[FFmpeg-devel] [PATCH V2 08/10] libavutil: add side data AVDnnBoundingBox for dnn based detect/classify filters

Thu Feb 11 00:19:24 EET 2021

On 10/02/2021 09:34, Guo, Yejun wrote:
> Signed-off-by: Guo, Yejun <yejun.guo at intel.com>
> ---
>   doc/APIchanges       |  2 ++
>   libavutil/Makefile   |  1 +
>   libavutil/dnn_bbox.h | 68 ++++++++++++++++++++++++++++++++++++++++++++
>   libavutil/frame.c    |  1 +
>   libavutil/frame.h    |  7 +++++
>   libavutil/version.h  |  2 +-
>   6 files changed, 80 insertions(+), 1 deletion(-)
>   create mode 100644 libavutil/dnn_bbox.h

What is the intended consumer of this box information?  (Is there some other filter which will read these are do something with them, or some sort of user program?)

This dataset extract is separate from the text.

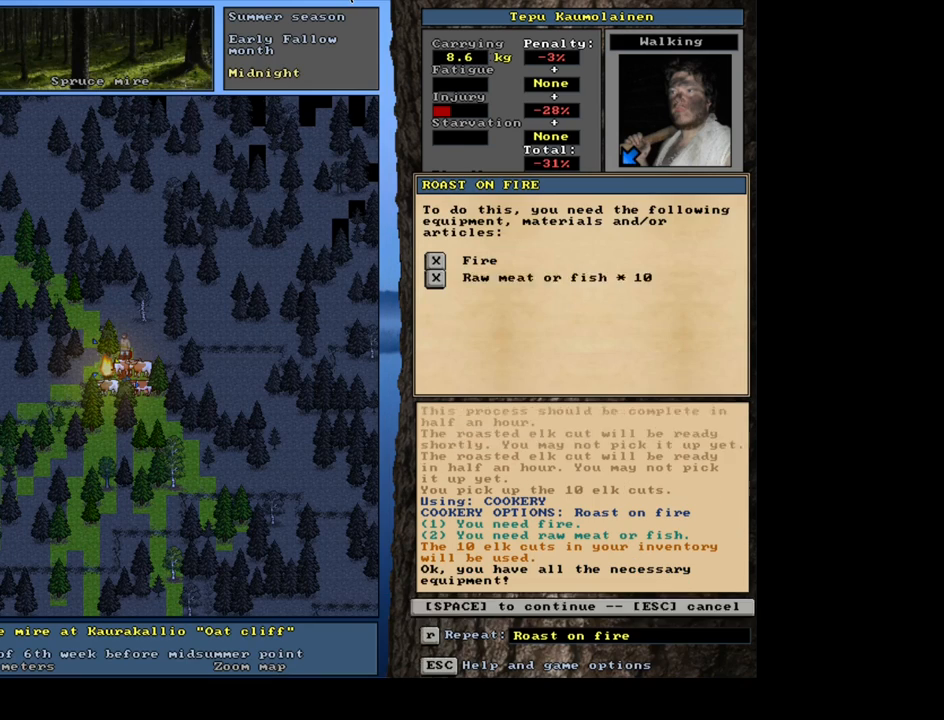
{"keys": [], "mouse": [], "events": [[34, "return", "up"], [34, "space", "down"], [117, "space", "up"]]}
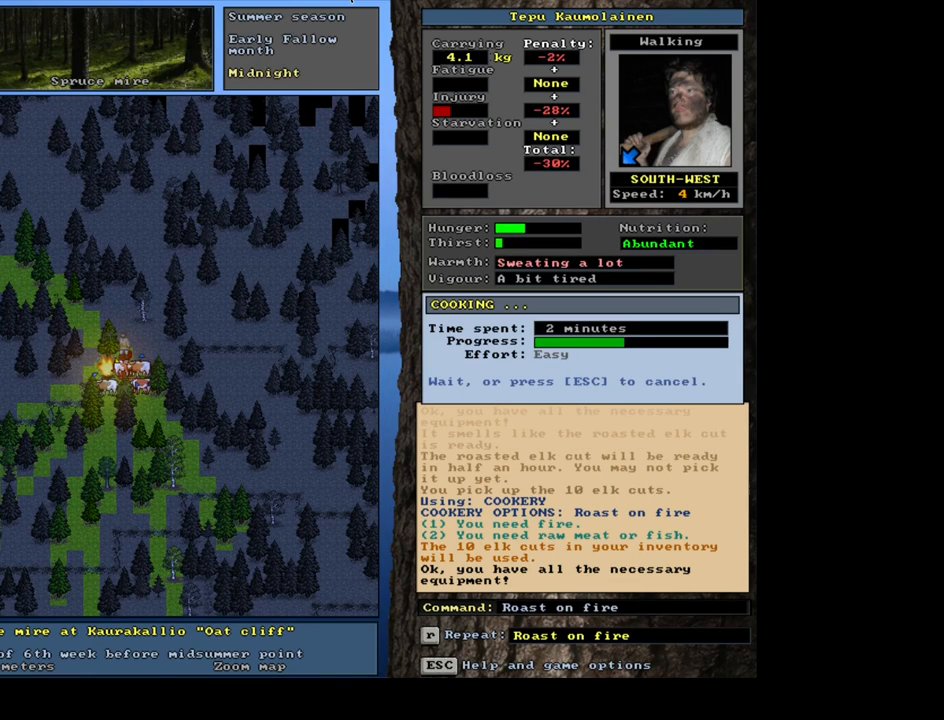
{"keys": [], "mouse": [], "events": []}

If there is no use in ffmpeg outside libavfilter then the header should probably be in libavfilter.

How tied is this to the DNN implementation, and hence the DNN name?  If someone made a standalone filter doing object detection by some other method, would it make sense for them to reuse this structure?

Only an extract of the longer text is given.